An advanced degree, it is called. Going beyond, almost all the way in academia. The Masters. When sportscaster on CBS Jim Nantz says those words, it sounds like paradise opened up. One of pro golf’s majors, played on the beautiful, full of spring bloom Augusta National Golf Club course in April.
The Masters degree is one I hold with deep humility. I was never very scholarly, never made Dean’s List, only the honor roll a couple of times. Maybe it was pressure or nerves or barely-tapped-into psychological stuff.
Associate’s degree? Not much to it. I commuted daily from home for twenty-one months. My Bachelor’s was earned through three years of night school.
Master of Divinity, says the title.
Perhaps an achievement more of survival than of brains.
Our Great Teacher showed (shows) us a more excellent way, which is to be a master of living. Jesus worked a carpenter trade, but when he fished for and then shaped men, He became the Master Builder. No room for personal goals or egos. No Pharisaical judgment or Essene isolation. Not the violent approach of the Zealots.

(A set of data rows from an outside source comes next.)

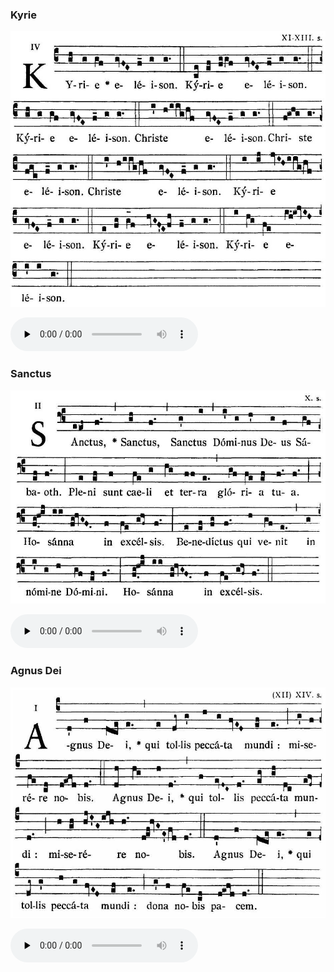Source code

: ### Kyrie

![](images/mass-xv-kyrie.jpg)

<audio src="https://storage.googleapis.com/kyriale/djc_15_kyrie_mp3_1.mp3" preload="none" controls="controls"></audio>

### Sanctus

![](images/mass-xv-sanctus.jpg)

<audio src="https://storage.googleapis.com/kyriale/djc_15_sanctus_mp3.mp3" preload="none" controls="controls"></audio>

### Agnus Dei

![](images/mass-xv-agnus.jpg)

<audio src="https://storage.googleapis.com/kyriale/djc_15_agnus_mp3.mp3" preload="none" controls="controls"></audio>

Yes, the Great Teacher. He who puts us in the classroom, the laboratory of life. We are in constant training mode, involving our physical, intelligent, and mental capacities. Lessons taught in confirmation class. The SAT. Myers-Briggs. Seminary approval panel. Spiritual Gifts questionaire. All of it put into practice in the ongoing life experiment of trying, failing, then succeeding. All by God’s grace.
Whether it’s the SAT, seminary approval panel, or Myers-Briggs, or spiritual gifts questionaire. God will continue molding us, unconditionally loving us,and, when we one day die in faith, we will become Masters of Living.